Although the Lackawanna County Court of Common Pleas failed to award punitive damages in Rockwell v. Knott, Judge Nealson’s Opinion on the matter contemplates instances where punitive damages may be appropriate when the at-fault driver is utilizing GPS. In Rockwell v. Knott, Glenn Knott was operating a work van owned by his employer New Prime. According to Mr. Knott, New Prime had instructed him to transport an employee to the bus station. Mr. Knott, being unfamiliar with the route to the bus station utilized the GPS function on his cell phone. The cell phone was placed in the center console and tilted upward. Making a left onto the southbound lane of North Washington Street, Mr. Knott and the driver of a motorcycle, Steven Rockwell, collided.

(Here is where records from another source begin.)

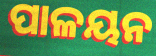
ପାଳୟନ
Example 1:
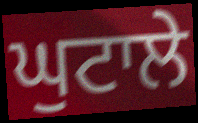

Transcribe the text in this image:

ਘੁਟਾਲੇ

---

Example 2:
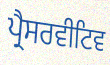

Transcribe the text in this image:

ਪ੍ਰੈਸਰਵੀਟਿਵ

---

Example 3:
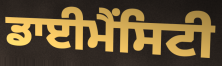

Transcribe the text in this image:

ਡਾਈਮੈਂਸਿਟੀ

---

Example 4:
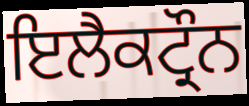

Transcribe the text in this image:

ਇਲੈਕਟ੍ਰੌਨ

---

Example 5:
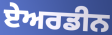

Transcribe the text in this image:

ਏਅਰਡੀਨ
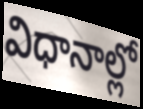
విధానాల్లో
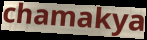
chamakya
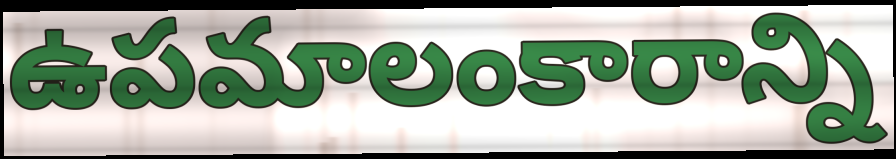
ఉపమాలంకారాన్ని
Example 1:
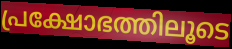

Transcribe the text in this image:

പ്രക്ഷോഭത്തിലൂടെ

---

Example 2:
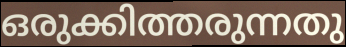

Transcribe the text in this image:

ഒരുക്കിത്തരുന്നതു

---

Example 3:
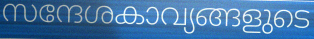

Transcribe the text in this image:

സന്ദേശകാവ്യങ്ങളുടെ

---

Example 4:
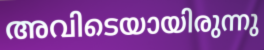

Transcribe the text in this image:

അവിടെയായിരുന്നു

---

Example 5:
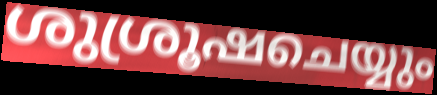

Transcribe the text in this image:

ശുശ്രൂഷചെയ്യും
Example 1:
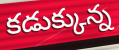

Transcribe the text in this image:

కడుక్కున్న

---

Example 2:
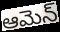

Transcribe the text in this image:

ఆమెన్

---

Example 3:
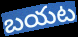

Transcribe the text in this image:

బయట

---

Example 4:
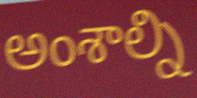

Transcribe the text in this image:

అంశాల్ని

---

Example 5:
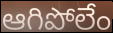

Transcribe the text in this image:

ఆగిపోలేం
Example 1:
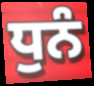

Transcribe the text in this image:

ਧੁਨੰ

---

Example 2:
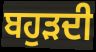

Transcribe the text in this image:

ਬਹੁੜਦੀ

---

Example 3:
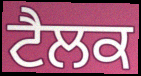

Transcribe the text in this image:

ਟੈਲਕ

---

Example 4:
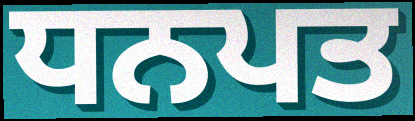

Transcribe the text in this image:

ਧਨਪਤ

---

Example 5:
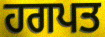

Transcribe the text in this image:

ਹਗਪਤ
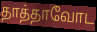
தாத்தாவோட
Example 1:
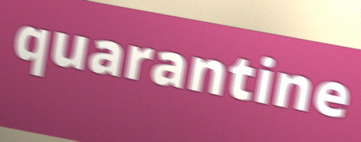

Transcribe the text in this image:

quarantine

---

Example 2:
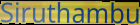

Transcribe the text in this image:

Siruthambu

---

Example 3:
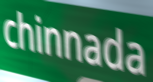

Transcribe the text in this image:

chinnada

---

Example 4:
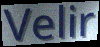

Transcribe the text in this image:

Velir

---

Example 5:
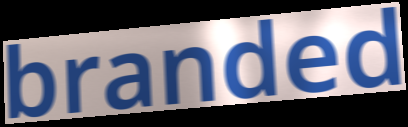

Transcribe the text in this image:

branded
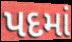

In his Complaint against Mr. Knott and New Prime, Stephen Rockwell asked for punitive damages in addition to compensatory damages claiming that Mr. Knoll’s use of the cell phone GPS device was an obvious danger that Mr. Knoll ignored. Mr. Knoll admitted to using the GPS device while driving but indicated that at the time he made the left hand turn he was no longer looking directly at the device.
While the trial agreed that there was not sufficient evidence to award punitive damages, in his opinion Judge Nealson indicated that: “A motorist arguably may engage in reckless indifferent conduct and thereby be potentially liable for punitive damages, if [s]he completely diverts his or her attention from the roadway to observe a low-positioned GPS device and nevertheless continues to travel on the roadway until [s]he collides with another vehicle.” The trial court indicated that if an injured party could prove that the driver was completely diverting his or her attention away from the road, a court may entertain an award of punitive damages. Judge Nealson indicated that a proper assessment with respect to whether punitive damages should be awarded included: “the position of the GPS devise, the extent of the driver’s distraction, and the distance traveled by the vehicle during that period of diversion.” Based upon Judge Nealson’s directions, it is likely that a GPS device that is secured at eye level, such as one mounted on the dashboard or windshield, will not support an award of punitive damages. If, however, the driver is forced to glance down, diverting their vision from the road and the injured party can prove that the driver’s attention was completely diverted, the trial court opined that an award of punitive damages may be appropriate.